Now Poland is the lone holdout to the European Union unanimously adopting the agreement, after Sweden, Estonia and Malta withdrew their objections in April, Accounting Today reported. Poland and the EU have been negotiating, so there could be some movement at the next meeting of the EU, scheduled for June 12. 

In the United States, the agreement would need to be ratified by Congress, either as legislation or as a treaty. A treaty would need approval by two-thirds of the Senate, but even as legislation, the Senate would present a hurdle, as it would have to be approved via the reconciliation process or face a filibuster. 

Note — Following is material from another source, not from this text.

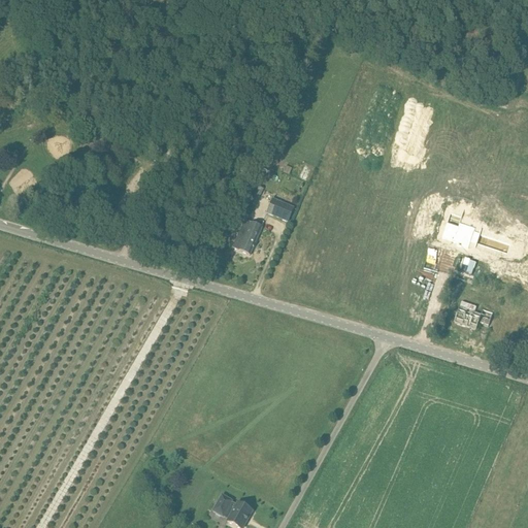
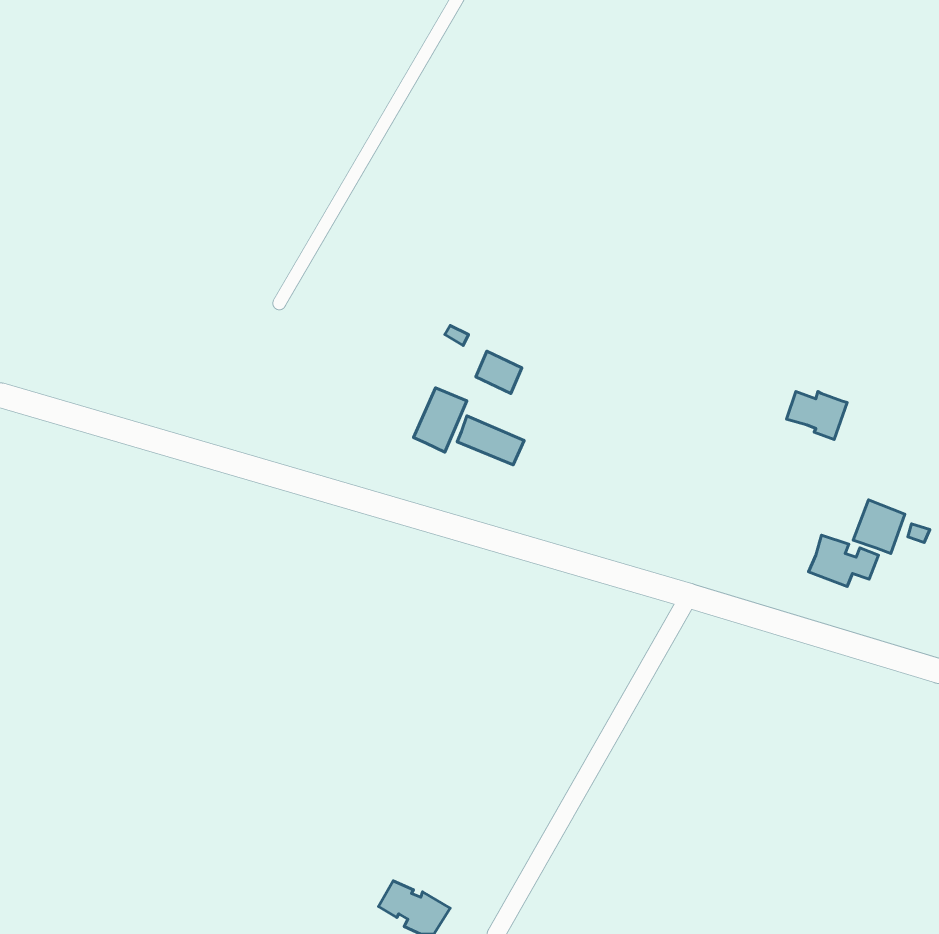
building: none -> [457,416,524,465]
building: none -> [853,500,905,553]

Accounting Today, quoted Todd Simmens, technical practice leader of tax policy and legislation at BDO USA, who said, “I don’t think reconciliation will happen any longer before the November midterm elections, so it would have to be a standalone tax bill which would be subject to filibuster. So, it comes down to whether there are enough days left on the calendar and is there enough interest in doing it? There are other priorities, there are recesses and it’s an election year. I think there is enough support for the policy behind the agreement, but the question is whether Congress can get its political act together to do something.” 

Simmens noted that the global agreement could help offset revenue losses from the Tax Cuts and Jobs Act.  “The TCJA is a net revenue loser according to the Joint Committee,” he said, adding that adopting the global minimum tax would increase U.S. revenue by $100 billion.”